'Happy Feet Two' (Warner Bros.)

Review: ‘Happy Feet Two’

'Happy Feet Two' (Warner Bros.)
'Happy Feet Two' (Warner Bros.)

Happy Feet Two is more than just a choreographed musical romp in the snowfield — a whole lot more, actually, with writer/director George Miller and his co-scripters tackling such hot/cold topics as global warming, human-animal interactions, and predator-prey relationships. Most pointedly, the filmmakers want us to understand that, in today’s complicated and fast-changing world, it takes more than just a village to get by. (In this case, for instance, it takes three villages.)

As for the singing and dancing: It’s certainly front and center, with the big production number you’ve seen in the TV trailer unreeling in the movie’s first few minutes.
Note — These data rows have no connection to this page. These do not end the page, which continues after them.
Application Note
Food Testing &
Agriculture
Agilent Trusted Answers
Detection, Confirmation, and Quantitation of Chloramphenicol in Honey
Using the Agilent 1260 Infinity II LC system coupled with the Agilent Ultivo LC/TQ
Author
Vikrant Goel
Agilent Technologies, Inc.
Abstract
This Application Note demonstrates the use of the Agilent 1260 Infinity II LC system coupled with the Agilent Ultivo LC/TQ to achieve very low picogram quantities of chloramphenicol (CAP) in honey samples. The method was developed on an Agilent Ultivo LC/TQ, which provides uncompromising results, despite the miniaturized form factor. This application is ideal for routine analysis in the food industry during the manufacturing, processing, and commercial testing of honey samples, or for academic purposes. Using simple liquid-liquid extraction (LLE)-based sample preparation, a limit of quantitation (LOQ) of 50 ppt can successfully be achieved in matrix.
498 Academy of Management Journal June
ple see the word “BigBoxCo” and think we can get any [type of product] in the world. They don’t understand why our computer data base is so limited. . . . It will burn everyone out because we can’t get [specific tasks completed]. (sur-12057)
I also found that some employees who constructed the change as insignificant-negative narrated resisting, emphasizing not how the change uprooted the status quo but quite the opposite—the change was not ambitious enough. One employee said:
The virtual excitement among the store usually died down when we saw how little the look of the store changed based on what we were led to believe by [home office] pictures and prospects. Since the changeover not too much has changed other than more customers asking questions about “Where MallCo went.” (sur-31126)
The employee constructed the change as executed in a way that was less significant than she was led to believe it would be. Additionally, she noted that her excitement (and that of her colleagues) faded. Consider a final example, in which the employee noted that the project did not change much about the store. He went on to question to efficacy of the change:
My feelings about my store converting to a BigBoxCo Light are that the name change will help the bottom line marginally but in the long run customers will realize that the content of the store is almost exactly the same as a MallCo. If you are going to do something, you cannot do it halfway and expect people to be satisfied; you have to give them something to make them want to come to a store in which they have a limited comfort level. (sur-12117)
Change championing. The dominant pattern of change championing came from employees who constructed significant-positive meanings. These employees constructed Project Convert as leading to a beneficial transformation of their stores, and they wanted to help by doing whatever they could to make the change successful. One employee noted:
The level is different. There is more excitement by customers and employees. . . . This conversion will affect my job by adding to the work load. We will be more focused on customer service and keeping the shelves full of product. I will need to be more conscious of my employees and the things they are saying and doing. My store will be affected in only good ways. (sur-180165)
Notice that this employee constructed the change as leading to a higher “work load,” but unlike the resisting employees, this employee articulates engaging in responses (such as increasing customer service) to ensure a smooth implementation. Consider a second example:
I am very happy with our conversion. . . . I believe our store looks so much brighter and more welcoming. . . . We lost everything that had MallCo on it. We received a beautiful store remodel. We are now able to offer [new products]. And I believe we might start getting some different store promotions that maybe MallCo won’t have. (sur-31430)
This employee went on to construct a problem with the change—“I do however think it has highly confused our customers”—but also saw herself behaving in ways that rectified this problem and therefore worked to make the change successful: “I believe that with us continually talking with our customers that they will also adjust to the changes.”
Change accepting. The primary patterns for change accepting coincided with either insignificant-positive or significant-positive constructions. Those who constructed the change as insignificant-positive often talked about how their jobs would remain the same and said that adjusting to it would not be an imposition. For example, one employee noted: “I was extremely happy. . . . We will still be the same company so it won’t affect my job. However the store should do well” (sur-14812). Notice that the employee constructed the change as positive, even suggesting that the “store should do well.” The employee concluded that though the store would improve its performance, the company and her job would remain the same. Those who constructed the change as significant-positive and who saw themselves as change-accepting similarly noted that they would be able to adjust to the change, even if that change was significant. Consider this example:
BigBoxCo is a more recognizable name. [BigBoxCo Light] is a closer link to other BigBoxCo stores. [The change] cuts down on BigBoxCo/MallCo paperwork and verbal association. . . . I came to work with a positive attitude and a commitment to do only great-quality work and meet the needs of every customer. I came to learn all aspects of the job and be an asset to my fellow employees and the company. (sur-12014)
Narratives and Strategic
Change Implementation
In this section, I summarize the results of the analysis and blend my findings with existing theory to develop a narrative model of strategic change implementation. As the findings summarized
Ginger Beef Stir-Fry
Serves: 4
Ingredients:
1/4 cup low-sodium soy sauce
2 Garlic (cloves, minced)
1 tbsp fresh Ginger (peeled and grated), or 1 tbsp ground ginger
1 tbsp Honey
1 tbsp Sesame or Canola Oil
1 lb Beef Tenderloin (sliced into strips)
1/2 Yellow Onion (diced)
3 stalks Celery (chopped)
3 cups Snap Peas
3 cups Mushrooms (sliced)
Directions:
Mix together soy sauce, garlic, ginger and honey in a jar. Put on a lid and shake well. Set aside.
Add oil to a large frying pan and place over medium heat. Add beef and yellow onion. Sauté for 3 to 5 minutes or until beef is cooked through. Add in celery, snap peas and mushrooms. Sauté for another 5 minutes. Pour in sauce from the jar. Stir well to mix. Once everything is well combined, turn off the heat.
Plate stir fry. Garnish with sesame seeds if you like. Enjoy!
Additional musical theater outbursts happen in direct support of various plot and character situations as the animated narrative moves forward. Yes, penguins are cute, and fluffy baby penguins singing and dancing are almost too cute for comfort.

But the important thing to know about HF2 is that it delivers on the entertainment front, providing non-stop thrills and adventure from start to finish. The story plays out via some of the most sophisticated and seamless 3D animation you’ve ever experienced. The banks of processors required to bring this cast of thousands to life — including a seeming galaxy of multi-appendaged krill — ought to be sufficient to calculate Pi well beyond its present 2.7 trillion digits. (Hard to argue it’s not being put to better use here.)

Elijah Wood returns to his HF1 role as Mumble, with Alecia Moore — aka Pink — as Mumble’s soulful-singing mate Gloria (stepping in for the tragically-departed Brittany Murphy). Starring as Mumble and Gloria’s little penguin kiddo Erik is young vocal talent Ava Acres, who rises to the occasion late in the film with the movie’s most heartfelt singing performance. Her (I mean, Erik’s) desperate plea of an aria seems lifted from the climax of an Andrew Lloyd Webber production, and is all the more striking for having come from out of nowhere. Bravo!

Robin Williams reprises his twin roles as Ramon, the spirited but lovelorn outsider in the Emperor penguins’ camp; and Lovelace, the brightly-hued and bombastic spiritual leader of the Adélie penguin community. New to the vocal mix are Hank Azaria as a curious last-of-the-Mohicans “northern penguin” named Sven who amazes everyone with his startling ability to fly; Sofía Vergara as Ramon’s new love interest, a glamorous Adélie named Carmen; and Richard Carter as Bryan, an Aussie-inflected type A elephant seal.

Stealing the show while delivering the movie’s most quotable quips are Brad Pitt and Matt Damon as Will and Bill, planktonic crustacean pals who strike out on their own, leaving the krill swarm behind to explore new worlds both bravely and — in terms of the unforeseeable dangers they end up facing — inadvisably. But these are the tribulations faced by all explorers, regardless of species.

The central drama of the picture centers on the efforts of Mumble, Erik, and a few other Emperor youngsters to rescue their entire tribe from a seemingly hopeless situation brought about by an iceberg collision. In order to free their loved ones from this precipitous trap, they’ll need to seek help from several unlikely sources. They’ll also have to think outside the box, and call upon inner strengths they never even knew they had.

Some of the film’s most adventurous interludes occur in flashback, as Sven and Lovelace regale the assembled Adélie masses with tales of their strange and wondrous encounters with “aliens” (i.e., humans) in their separate explorations beyond Antarctica. These scenes blend live actors and animated characters with remarkable artistry. The “aliens” make a later appearance on the penguins’ home terrain, but this time — I think — some of them appear to be animated right along with their tuxedoed hosts.

It’s getting harder and harder to tell what’s manufactured by digital animators from what’s real. Kind of disorienting, actually.


I WANNA BE FREE…: “There is no free, Will.” – Bill

HELLO, MOVIE STARDOM: “Farewell, krill world!” – Bill

NEW WORLD ORDER?: “That’s one small step for a krill; one giant leap for spineless invertebrates.”

‘Happy Feet Two’
opens wide across the Metroplex today.